Hydroélectricité : la France change de modèle pour moderniser son parc

Pour mettre fin à un contentieux avec Bruxelles vieux de plus de dix ans, la France vient de se doter d’un nouveau cadre pour relancer les investissements dans l’hydroélectricité. Une loi réforme en profondeur le régime d’exploitation des barrages afin de sécuriser les opérateurs, moderniser les installations et augmenter le potentiel de production.
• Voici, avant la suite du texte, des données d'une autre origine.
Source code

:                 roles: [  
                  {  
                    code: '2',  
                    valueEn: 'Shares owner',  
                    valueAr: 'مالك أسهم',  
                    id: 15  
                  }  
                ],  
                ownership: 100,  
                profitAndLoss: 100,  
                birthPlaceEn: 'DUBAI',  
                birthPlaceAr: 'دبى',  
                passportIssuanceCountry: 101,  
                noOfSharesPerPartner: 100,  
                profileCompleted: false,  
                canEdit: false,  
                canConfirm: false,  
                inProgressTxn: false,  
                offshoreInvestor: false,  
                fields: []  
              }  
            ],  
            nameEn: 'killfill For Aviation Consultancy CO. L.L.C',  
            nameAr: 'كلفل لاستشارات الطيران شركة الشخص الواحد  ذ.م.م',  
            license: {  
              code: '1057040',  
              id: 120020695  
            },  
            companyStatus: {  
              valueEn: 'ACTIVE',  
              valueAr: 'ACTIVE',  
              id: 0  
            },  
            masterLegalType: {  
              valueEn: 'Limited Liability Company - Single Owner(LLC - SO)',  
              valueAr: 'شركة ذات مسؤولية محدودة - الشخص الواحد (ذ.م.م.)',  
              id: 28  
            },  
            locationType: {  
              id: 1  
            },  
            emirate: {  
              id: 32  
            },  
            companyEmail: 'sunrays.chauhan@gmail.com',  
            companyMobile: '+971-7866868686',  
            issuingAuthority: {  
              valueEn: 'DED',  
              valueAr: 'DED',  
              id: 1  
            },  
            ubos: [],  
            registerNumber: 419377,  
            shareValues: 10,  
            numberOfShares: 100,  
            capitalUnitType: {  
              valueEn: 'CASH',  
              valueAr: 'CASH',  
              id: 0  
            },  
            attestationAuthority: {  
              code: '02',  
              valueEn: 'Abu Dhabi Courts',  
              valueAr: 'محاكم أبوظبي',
Le Parlement a définitivement adopté une loi destinée à relancer les investissements dans le secteur de l’hydroélectricité, mettant un terme à plusieurs années de blocage juridique et réglementaire. Publiée au Journal officiel le 30 juin, le texte ambitionne de moderniser le cadre d’exploitation des barrages français afin de favoriser les investissements, sécuriser les opérateurs et accélérer la transition énergétique.

Avec environ 25 gigawatts de puissance installée, l’hydroélectricité constitue la deuxième source de production d’électricité en France derrière le nucléaire et la première des énergies renouvelables. Elle représente un atout stratégique, car elle est pilotable, elle peut répondre rapidement aux variations de la demande et est indispensable à l’équilibre d’un système électrique intégrant une part croissante d’énergies intermittentes comme l’éolien et le solaire. Pourtant, malgré ce rôle central, le secteur était quasiment figé depuis plus d’une décennie.

À l’origine de cette paralysie se trouve un contentieux ancien entre la France et la Commission européenne concernant le régime des concessions hydroélectriques. Bruxelles estimait que le renouvellement des concessions devait faire l’objet d’une mise en concurrence conformément au droit européen. Paris, de son côté, redoutait qu’une ouverture généralisée du parc hydraulique ne fragilise un outil industriel stratégique. Dans ce contexte d’incertitude, les investissements lourds nécessaires à la modernisation des ouvrages ont été largement différés.

La nouvelle loi entend précisément sortir de cette impasse. Son principal apport consiste à remplacer progressivement le régime historique de concession, instauré en 1919, par un régime d’autorisation qui s’appliquera à 340 installations de plus de 4,5 mégawatts, représentant près de 90 % de la puissance installée française. Concrètement, l’État récupérera les concessions existantes avant d’accorder aux opérateurs des droits réels d’exploitation des ouvrages pour une durée pouvant atteindre soixante-dix ans. Les installations demeureront la propriété de l’État, mais les exploitants bénéficieront d’une visibilité juridique beaucoup plus longue pour amortir leurs investissements.